Problem to work on: In everything from the line containing "Take temperature in" down to the line containing "The thermometer shows 68,°F" in the listing below, substitute "student" for "pupil", keep all else unchanged, and leave out the pictures.

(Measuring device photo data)

━━━━

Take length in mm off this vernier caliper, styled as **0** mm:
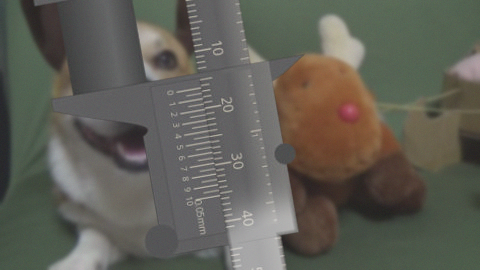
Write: **16.4** mm
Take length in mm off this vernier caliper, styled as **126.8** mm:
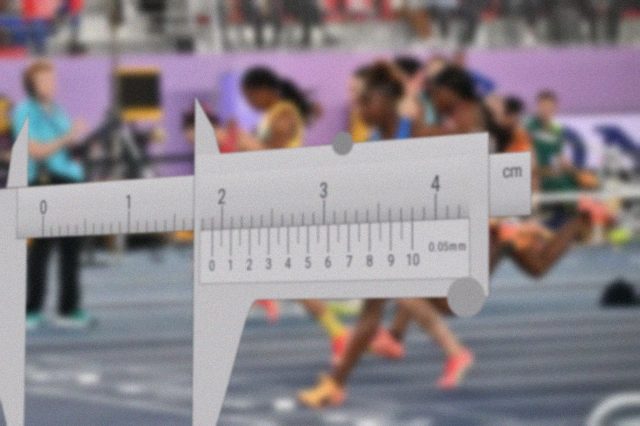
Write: **19.0** mm
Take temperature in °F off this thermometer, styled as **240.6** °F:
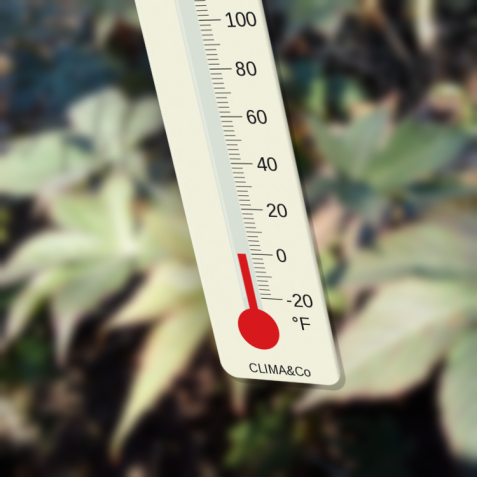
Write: **0** °F
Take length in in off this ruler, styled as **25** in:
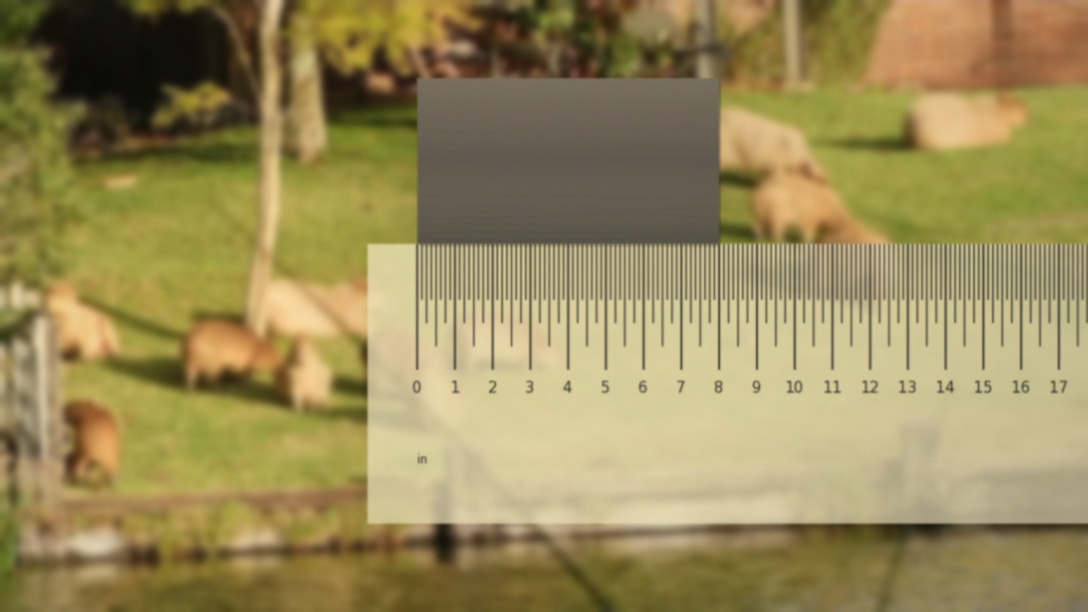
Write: **8** in
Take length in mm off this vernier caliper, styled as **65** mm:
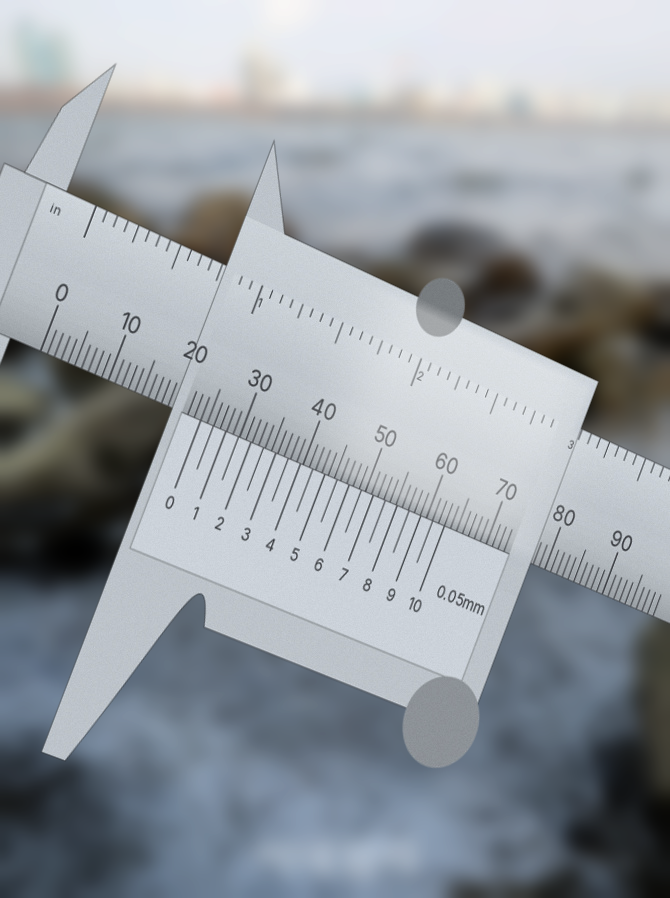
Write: **24.0** mm
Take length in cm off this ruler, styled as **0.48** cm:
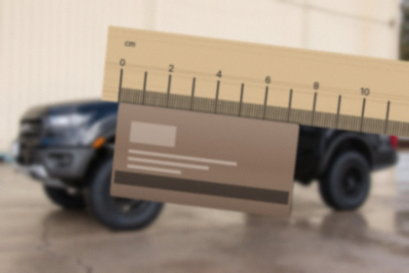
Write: **7.5** cm
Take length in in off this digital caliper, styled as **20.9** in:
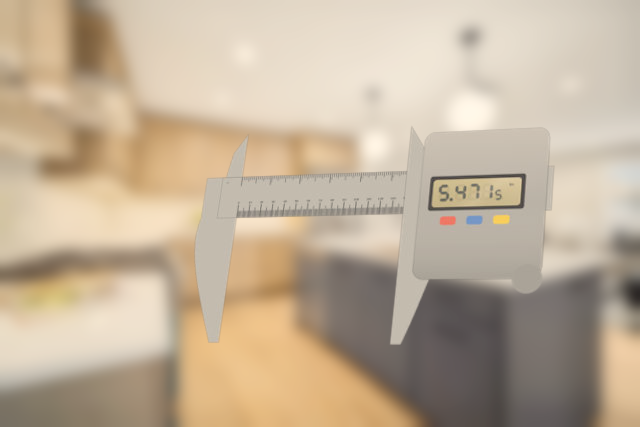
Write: **5.4715** in
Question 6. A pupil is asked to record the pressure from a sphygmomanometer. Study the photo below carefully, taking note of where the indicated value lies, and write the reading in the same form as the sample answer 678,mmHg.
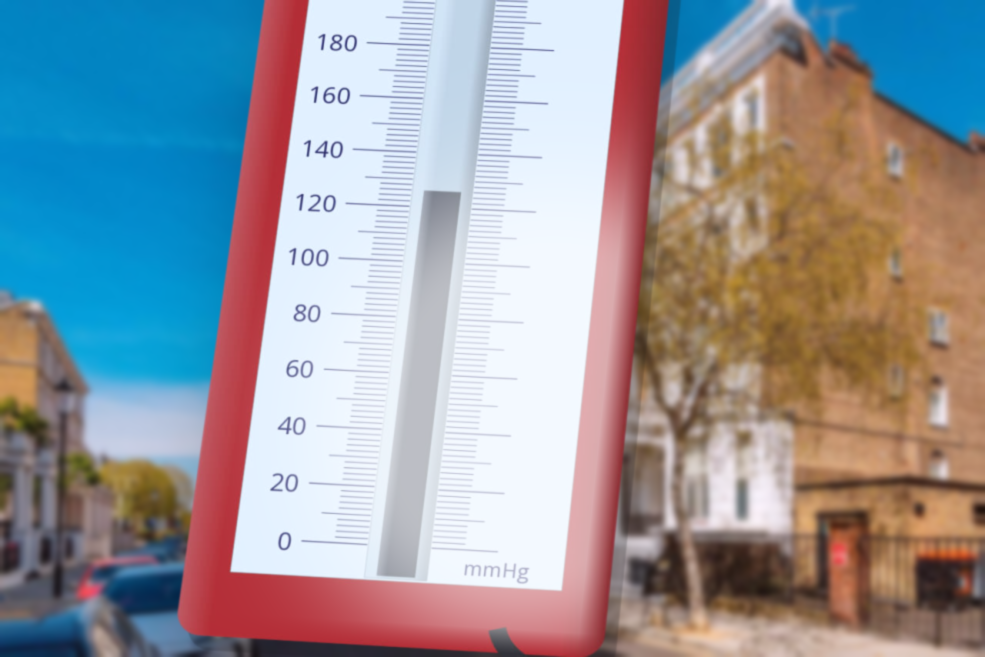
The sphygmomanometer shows 126,mmHg
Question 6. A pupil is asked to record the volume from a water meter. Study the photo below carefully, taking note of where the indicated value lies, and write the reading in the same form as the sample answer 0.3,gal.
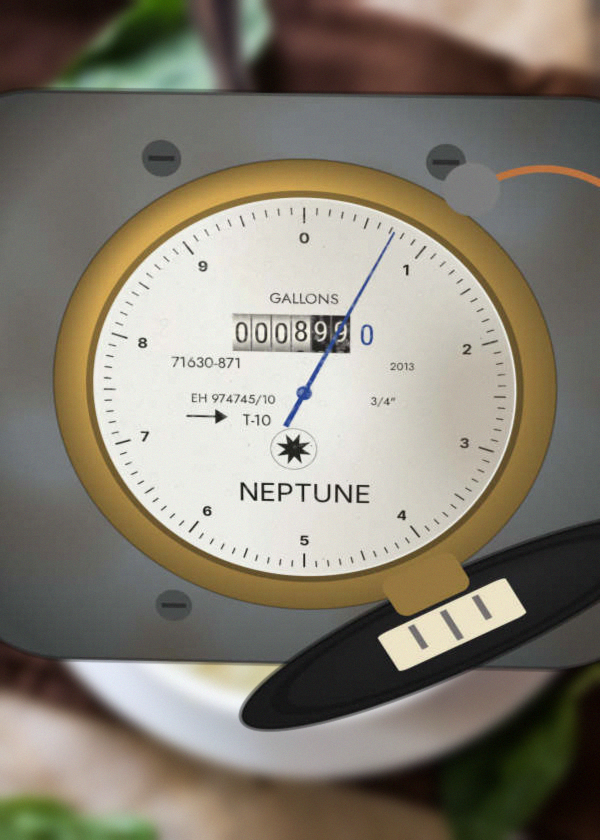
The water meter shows 8990.7,gal
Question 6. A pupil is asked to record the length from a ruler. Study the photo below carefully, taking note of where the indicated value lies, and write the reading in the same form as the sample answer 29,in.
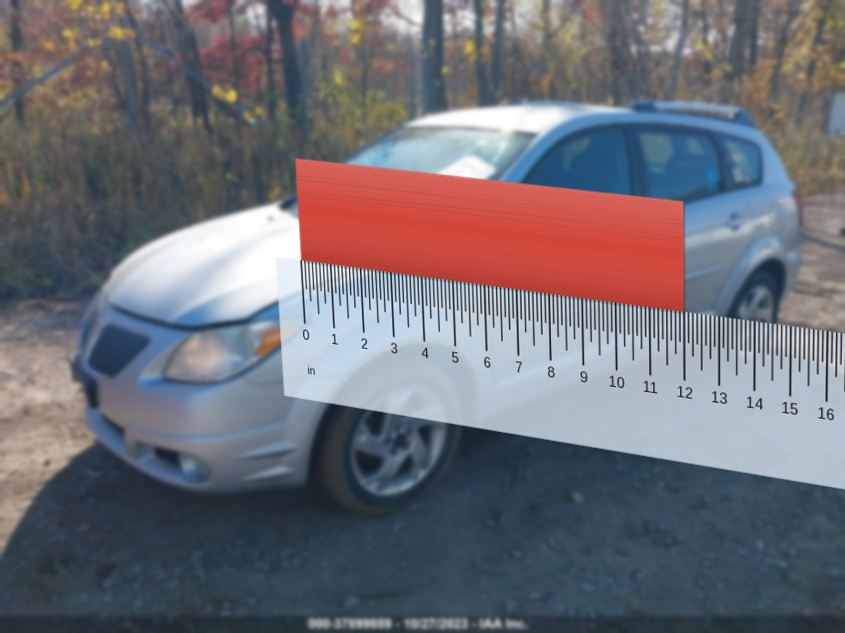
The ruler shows 12,in
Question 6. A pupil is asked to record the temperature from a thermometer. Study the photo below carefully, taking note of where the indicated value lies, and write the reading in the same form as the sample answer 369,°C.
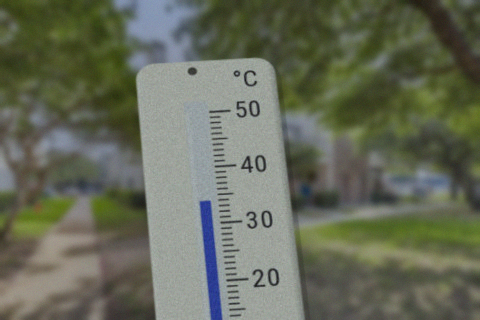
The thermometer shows 34,°C
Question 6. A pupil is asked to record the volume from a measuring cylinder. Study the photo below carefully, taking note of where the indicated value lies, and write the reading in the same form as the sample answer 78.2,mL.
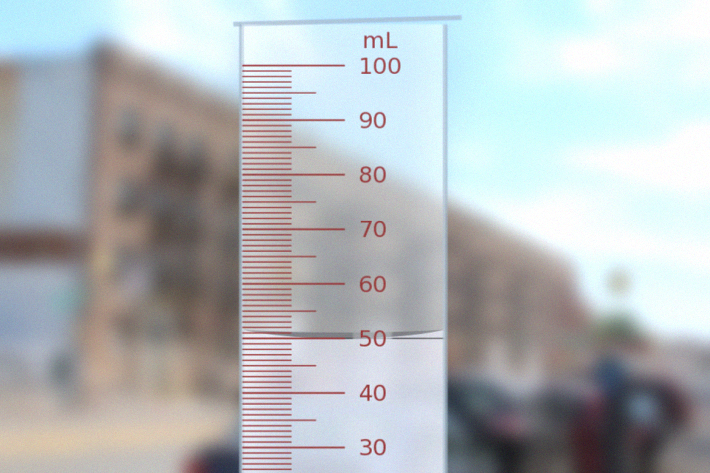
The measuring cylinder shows 50,mL
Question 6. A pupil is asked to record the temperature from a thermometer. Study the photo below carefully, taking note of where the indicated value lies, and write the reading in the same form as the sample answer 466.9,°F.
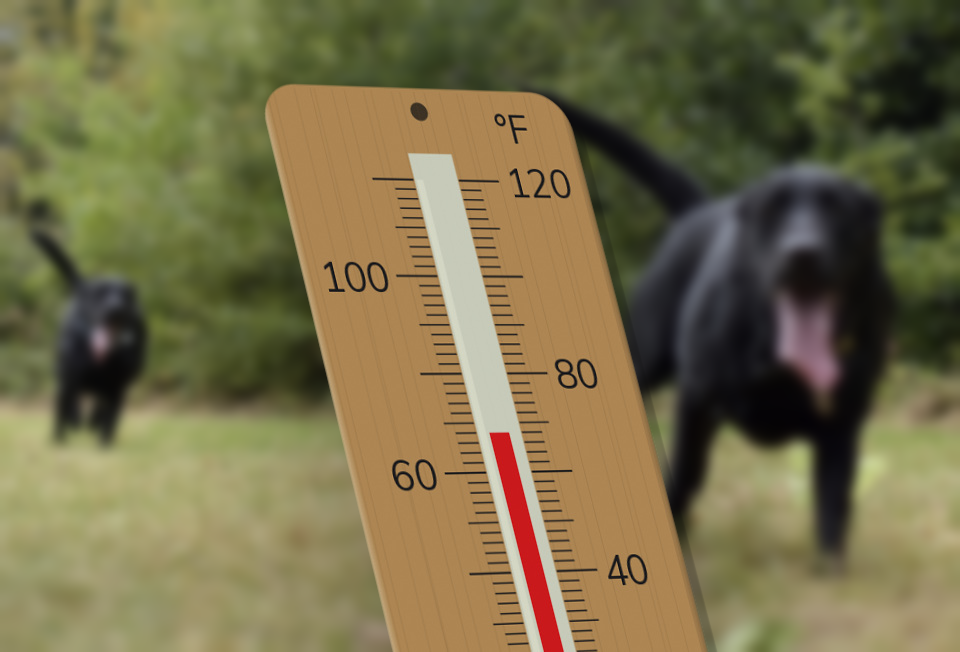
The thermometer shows 68,°F
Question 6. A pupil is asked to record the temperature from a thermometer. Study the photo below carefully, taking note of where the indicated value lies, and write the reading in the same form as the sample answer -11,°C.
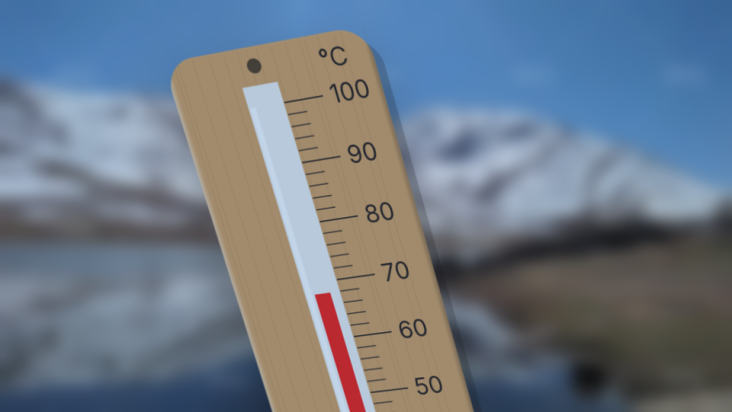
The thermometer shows 68,°C
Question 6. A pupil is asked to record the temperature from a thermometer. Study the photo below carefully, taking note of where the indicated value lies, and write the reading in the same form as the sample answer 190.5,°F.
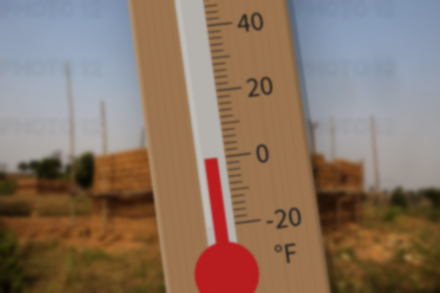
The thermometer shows 0,°F
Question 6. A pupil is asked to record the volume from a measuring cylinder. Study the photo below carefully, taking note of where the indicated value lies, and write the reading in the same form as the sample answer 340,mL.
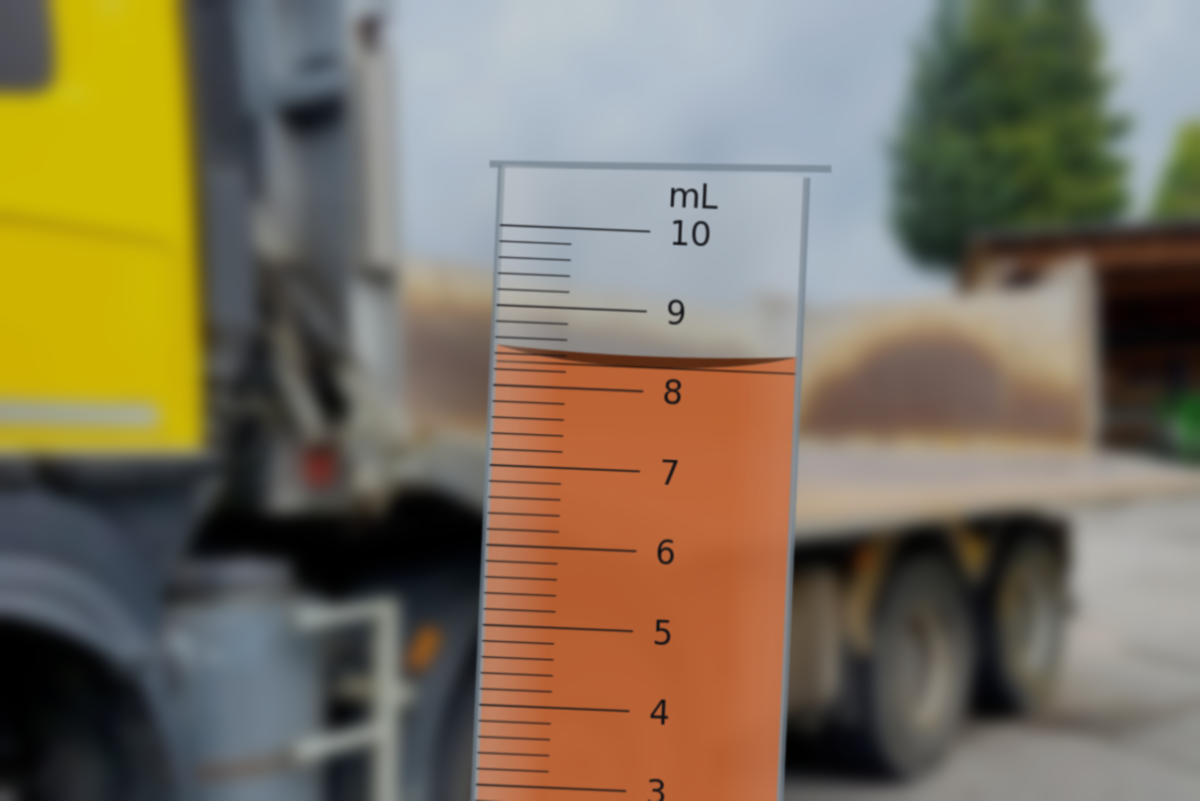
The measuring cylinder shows 8.3,mL
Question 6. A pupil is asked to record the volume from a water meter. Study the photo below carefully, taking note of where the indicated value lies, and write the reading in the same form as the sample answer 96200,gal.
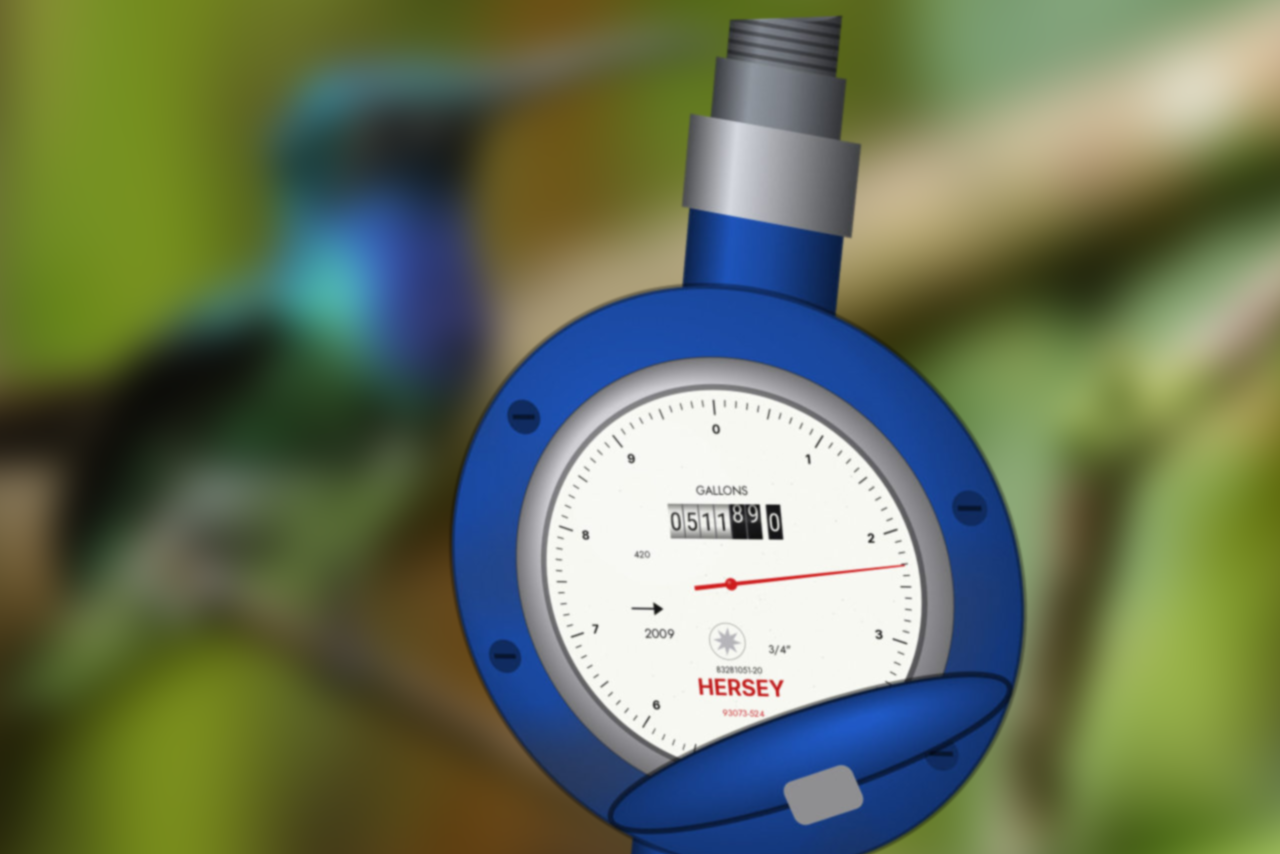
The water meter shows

━━━━

Your response:
Take temperature in °F off this thermometer, styled as **240.6** °F:
Write: **0** °F
Take length in in off this ruler, styled as **25** in:
Write: **8** in
Take length in mm off this vernier caliper, styled as **65** mm:
Write: **24.0** mm
Take length in cm off this ruler, styled as **0.48** cm:
Write: **7.5** cm
Take length in in off this digital caliper, styled as **20.9** in:
Write: **5.4715** in
Question 6. A student is asked to record the pressure from a sphygmomanometer. Study the photo below carefully, taking note of where the indicated value lies, and write the reading in the same form as the sample answer 678,mmHg.
The sphygmomanometer shows 126,mmHg
Question 6. A student is asked to record the volume from a water meter. Study the photo below carefully, taking note of where the indicated value lies, and write the reading in the same form as the sample answer 0.3,gal.
The water meter shows 8990.7,gal
Question 6. A student is asked to record the length from a ruler. Study the photo below carefully, taking note of where the indicated value lies, and write the reading in the same form as the sample answer 29,in.
The ruler shows 12,in
Question 6. A student is asked to record the temperature from a thermometer. Study the photo below carefully, taking note of where the indicated value lies, and write the reading in the same form as the sample answer 369,°C.
The thermometer shows 34,°C
Question 6. A student is asked to record the volume from a measuring cylinder. Study the photo below carefully, taking note of where the indicated value lies, and write the reading in the same form as the sample answer 78.2,mL.
The measuring cylinder shows 50,mL
Question 6. A student is asked to record the temperature from a thermometer. Study the photo below carefully, taking note of where the indicated value lies, and write the reading in the same form as the sample answer 466.9,°F.
The thermometer shows 68,°F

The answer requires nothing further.